The CLI prompts for a name, then prints the password once in the format xxxx-xxxx-xxxx-xxxx. Save it then; it is not shown again.

Give the password (along with the account handle) to the third-party client. The client signs in with com.atproto.server.createSession using the handle and the app password exactly as it would with the account password.

List existing app passwords

Section titled “List existing app passwords”
Terminal window
pnpm pds app-password list

This shows the names of all created app passwords. It does not show the passwords themselves — those are only printed at creation time.

Revoke an app password

Section titled “Revoke an app password”
Terminal window
pnpm pds app-password revoke

The command prompts to select a password from the list and confirms before revoking. Pass -y to skip the confirmation.

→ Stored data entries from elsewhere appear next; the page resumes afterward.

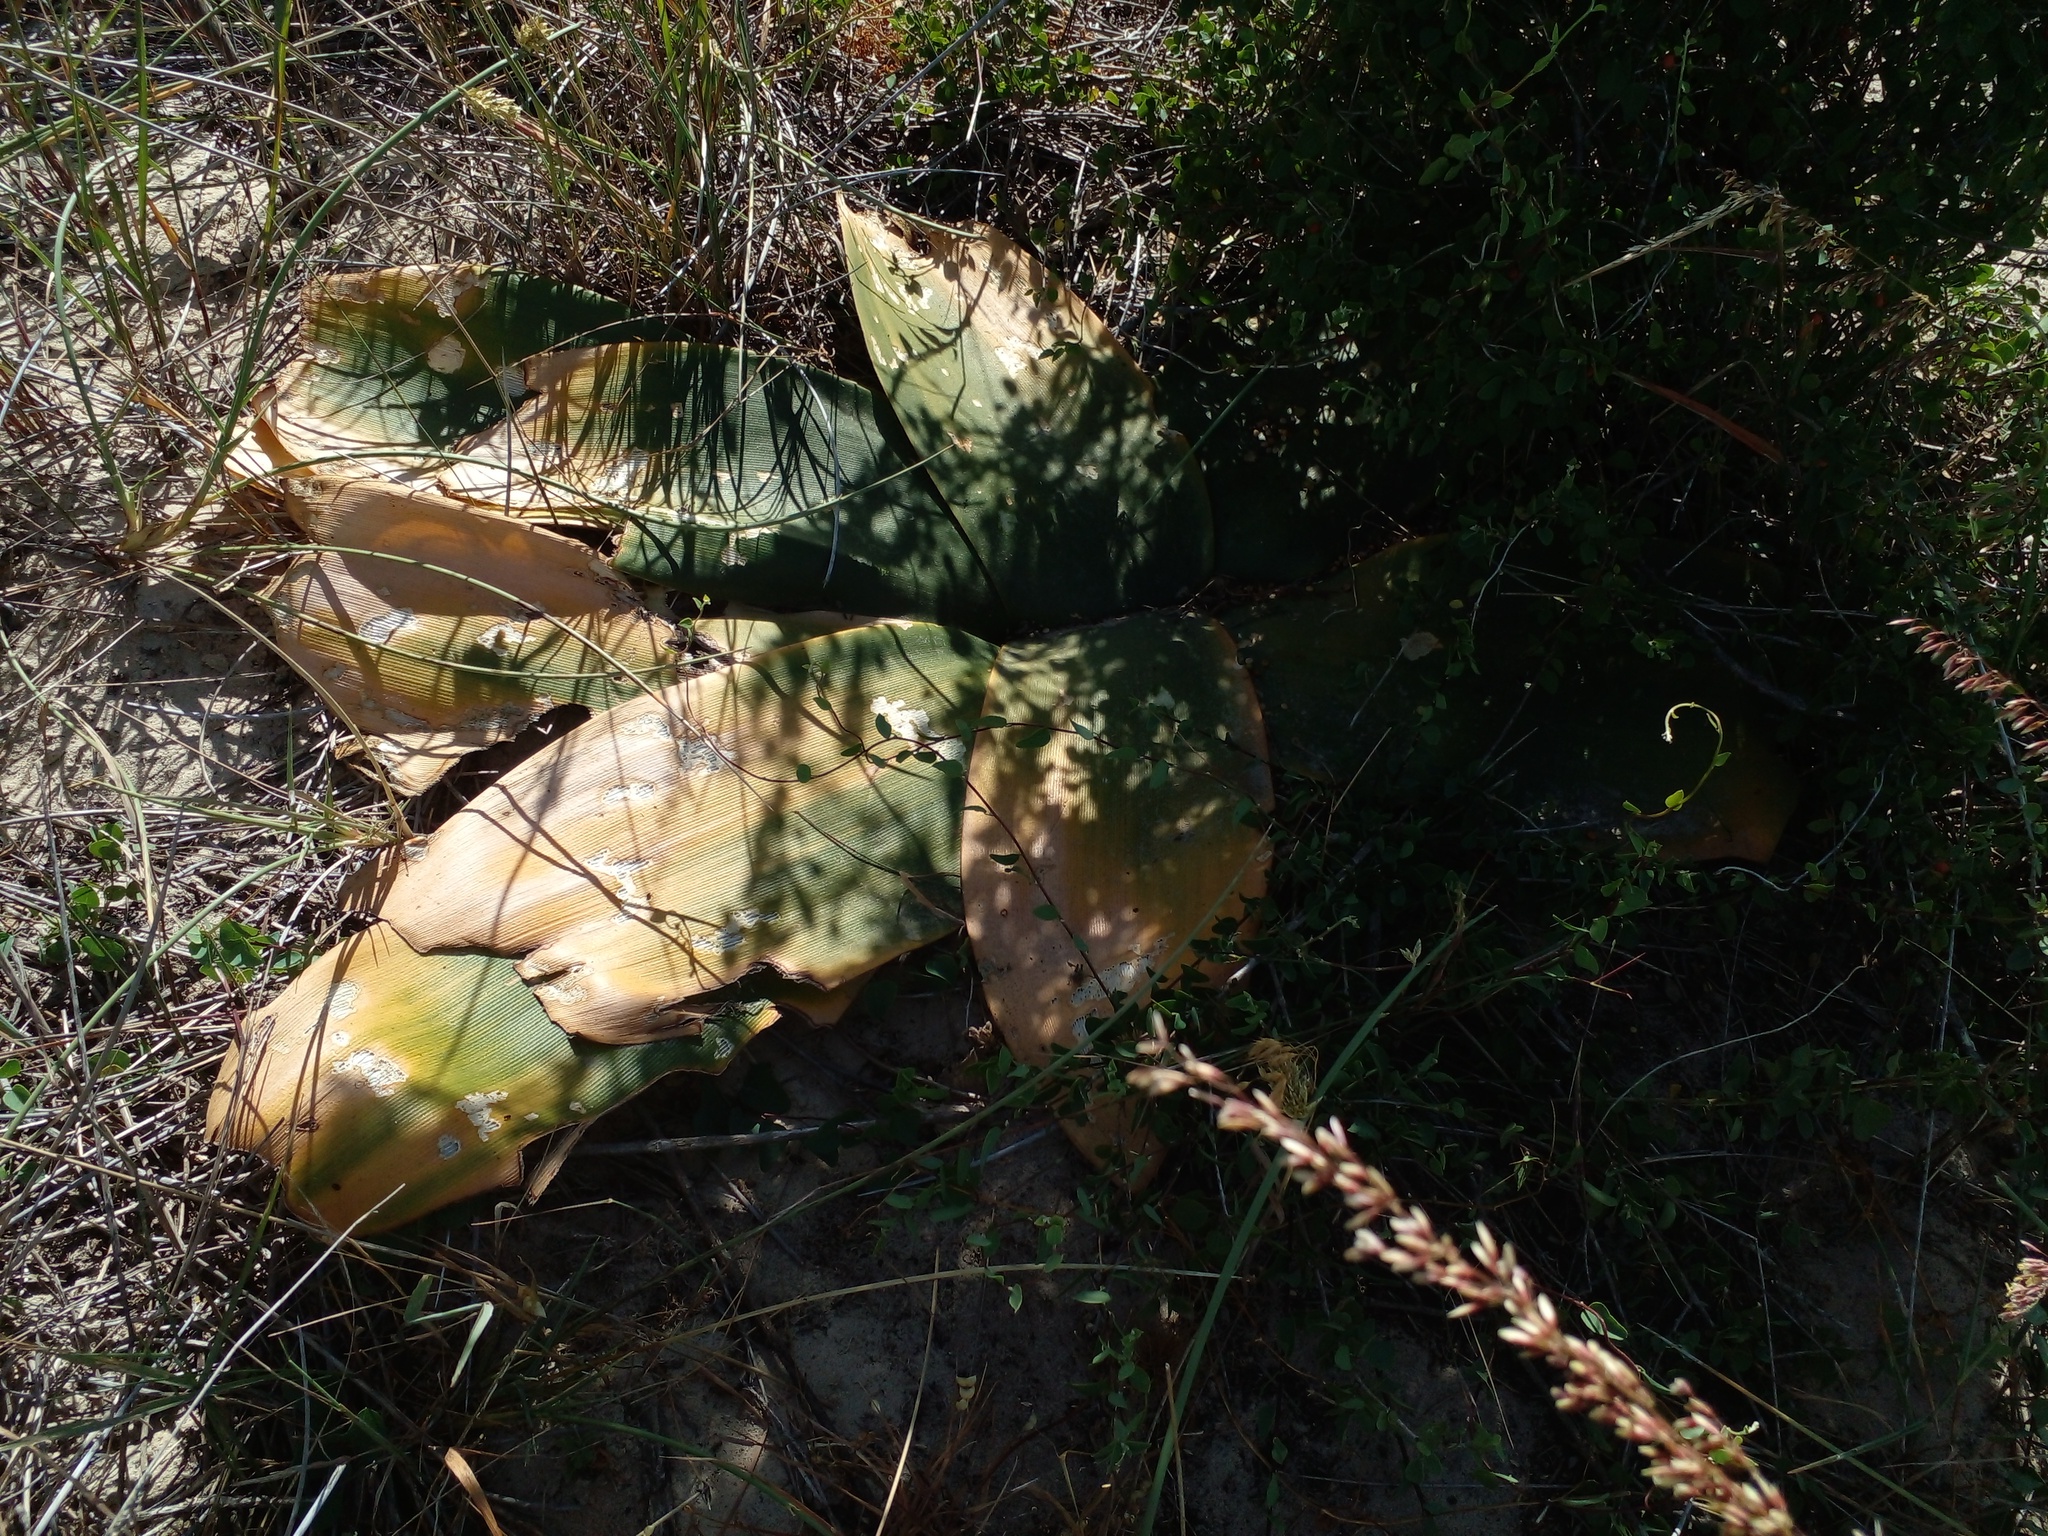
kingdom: Plantae
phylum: Tracheophyta
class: Liliopsida
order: Asparagales
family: Amaryllidaceae
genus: Brunsvigia
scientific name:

Revocation removes the password’s hash from the Durable Object, so no new sessions can be created with it. Session JWTs are stateless: existing access tokens remain valid until they expire (120 minutes), and refresh tokens can still be exchanged for new access tokens until they expire (90 days). To invalidate every active session immediately, rotate JWT_SECRET — see Manage secrets and rotate keys.

When to prefer OAuth instead

Section titled “When to prefer OAuth instead”

App passwords are a legacy mechanism. They predate the AT Protocol OAuth flow and they grant full access — the password can do anything the account can do.

For clients that support OAuth 2.1 with DPoP, prefer OAuth. OAuth tokens carry granular scopes (repo:app.bsky.feed.post, repo:app.bsky.graph.follow) and are DPoP-bound, so stealing the token alone is not enough. See Authentication methods.

Use app passwords when:

  • The client only supports legacy session-based auth.
  • A scriptable, copy-paste credential is the simplest fit.
  • Full account access is acceptable and revocation alone is enough isolation.

What app passwords cannot do

Section titled “What app passwords cannot do”
  • They cannot be reset or recovered. Lost passwords stay lost — create a new one.
  • They cannot be scoped. Any holder can do anything the account can do.
  • They do not work with the OAuth flow. They are only valid through createSession.